What you need to do:
Without changing a single character, copy every record below.

Material for the task:
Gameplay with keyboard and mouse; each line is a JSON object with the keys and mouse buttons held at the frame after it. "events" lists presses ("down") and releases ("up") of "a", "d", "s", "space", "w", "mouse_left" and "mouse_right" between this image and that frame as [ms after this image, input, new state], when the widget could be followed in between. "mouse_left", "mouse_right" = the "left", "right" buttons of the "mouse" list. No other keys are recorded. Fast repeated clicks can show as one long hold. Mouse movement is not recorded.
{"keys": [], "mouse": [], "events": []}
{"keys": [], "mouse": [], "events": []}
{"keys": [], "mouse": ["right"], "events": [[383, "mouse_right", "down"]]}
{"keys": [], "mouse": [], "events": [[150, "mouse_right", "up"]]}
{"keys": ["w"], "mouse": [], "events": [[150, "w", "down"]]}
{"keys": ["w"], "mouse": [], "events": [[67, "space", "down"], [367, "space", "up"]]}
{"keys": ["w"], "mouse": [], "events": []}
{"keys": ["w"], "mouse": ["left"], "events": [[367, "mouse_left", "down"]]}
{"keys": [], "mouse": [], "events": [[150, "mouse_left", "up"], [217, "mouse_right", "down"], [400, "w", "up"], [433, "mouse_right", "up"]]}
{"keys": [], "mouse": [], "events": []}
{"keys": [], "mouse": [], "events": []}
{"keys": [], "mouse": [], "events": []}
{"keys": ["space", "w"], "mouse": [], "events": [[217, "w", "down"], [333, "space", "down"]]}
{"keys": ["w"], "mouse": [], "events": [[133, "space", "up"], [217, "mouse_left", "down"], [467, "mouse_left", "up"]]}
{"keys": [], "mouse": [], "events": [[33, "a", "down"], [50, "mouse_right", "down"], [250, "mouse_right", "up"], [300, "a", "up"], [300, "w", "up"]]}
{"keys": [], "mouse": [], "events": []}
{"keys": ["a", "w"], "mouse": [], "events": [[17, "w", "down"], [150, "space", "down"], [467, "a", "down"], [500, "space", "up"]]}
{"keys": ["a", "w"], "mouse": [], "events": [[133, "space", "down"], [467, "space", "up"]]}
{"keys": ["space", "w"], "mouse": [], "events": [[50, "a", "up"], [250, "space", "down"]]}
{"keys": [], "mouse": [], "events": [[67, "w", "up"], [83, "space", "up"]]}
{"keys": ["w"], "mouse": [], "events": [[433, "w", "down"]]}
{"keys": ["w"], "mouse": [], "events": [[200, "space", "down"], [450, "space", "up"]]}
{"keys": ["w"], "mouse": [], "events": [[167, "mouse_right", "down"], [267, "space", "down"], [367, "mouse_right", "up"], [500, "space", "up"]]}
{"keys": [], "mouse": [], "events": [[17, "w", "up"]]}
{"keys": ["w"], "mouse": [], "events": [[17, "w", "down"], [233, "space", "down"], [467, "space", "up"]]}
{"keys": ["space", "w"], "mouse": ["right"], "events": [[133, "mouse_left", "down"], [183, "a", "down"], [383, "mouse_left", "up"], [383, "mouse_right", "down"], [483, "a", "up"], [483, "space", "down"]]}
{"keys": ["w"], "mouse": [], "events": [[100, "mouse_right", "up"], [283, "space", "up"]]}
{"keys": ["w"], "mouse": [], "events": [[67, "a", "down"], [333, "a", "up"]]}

Your response:
Gameplay with keyboard and mouse; each line is a JSON object with the keys and mouse buttons held at the frame after it. "events" lists presses ("down") and releases ("up") of "a", "d", "s", "space", "w", "mouse_left" and "mouse_right" between this image and that frame as [ms after this image, input, new state], when the widget could be followed in between. "mouse_left", "mouse_right" = the "left", "right" buttons of the "mouse" list. No other keys are recorded. Fast repeated clicks can show as one long hold. Mouse movement is not recorded.
{"keys": [], "mouse": [], "events": []}
{"keys": [], "mouse": [], "events": []}
{"keys": [], "mouse": ["right"], "events": [[383, "mouse_right", "down"]]}
{"keys": [], "mouse": [], "events": [[150, "mouse_right", "up"]]}
{"keys": ["w"], "mouse": [], "events": [[150, "w", "down"]]}
{"keys": ["w"], "mouse": [], "events": [[67, "space", "down"], [367, "space", "up"]]}
{"keys": ["w"], "mouse": [], "events": []}
{"keys": ["w"], "mouse": ["left"], "events": [[367, "mouse_left", "down"]]}
{"keys": [], "mouse": [], "events": [[150, "mouse_left", "up"], [217, "mouse_right", "down"], [400, "w", "up"], [433, "mouse_right", "up"]]}
{"keys": [], "mouse": [], "events": []}
{"keys": [], "mouse": [], "events": []}
{"keys": [], "mouse": [], "events": []}
{"keys": ["space", "w"], "mouse": [], "events": [[217, "w", "down"], [333, "space", "down"]]}
{"keys": ["w"], "mouse": [], "events": [[133, "space", "up"], [217, "mouse_left", "down"], [467, "mouse_left", "up"]]}
{"keys": [], "mouse": [], "events": [[33, "a", "down"], [50, "mouse_right", "down"], [250, "mouse_right", "up"], [300, "a", "up"], [300, "w", "up"]]}
{"keys": [], "mouse": [], "events": []}
{"keys": ["a", "w"], "mouse": [], "events": [[17, "w", "down"], [150, "space", "down"], [467, "a", "down"], [500, "space", "up"]]}
{"keys": ["a", "w"], "mouse": [], "events": [[133, "space", "down"], [467, "space", "up"]]}
{"keys": ["space", "w"], "mouse": [], "events": [[50, "a", "up"], [250, "space", "down"]]}
{"keys": [], "mouse": [], "events": [[67, "w", "up"], [83, "space", "up"]]}
{"keys": ["w"], "mouse": [], "events": [[433, "w", "down"]]}
{"keys": ["w"], "mouse": [], "events": [[200, "space", "down"], [450, "space", "up"]]}
{"keys": ["w"], "mouse": [], "events": [[167, "mouse_right", "down"], [267, "space", "down"], [367, "mouse_right", "up"], [500, "space", "up"]]}
{"keys": [], "mouse": [], "events": [[17, "w", "up"]]}
{"keys": ["w"], "mouse": [], "events": [[17, "w", "down"], [233, "space", "down"], [467, "space", "up"]]}
{"keys": ["space", "w"], "mouse": ["right"], "events": [[133, "mouse_left", "down"], [183, "a", "down"], [383, "mouse_left", "up"], [383, "mouse_right", "down"], [483, "a", "up"], [483, "space", "down"]]}
{"keys": ["w"], "mouse": [], "events": [[100, "mouse_right", "up"], [283, "space", "up"]]}
{"keys": ["w"], "mouse": [], "events": [[67, "a", "down"], [333, "a", "up"]]}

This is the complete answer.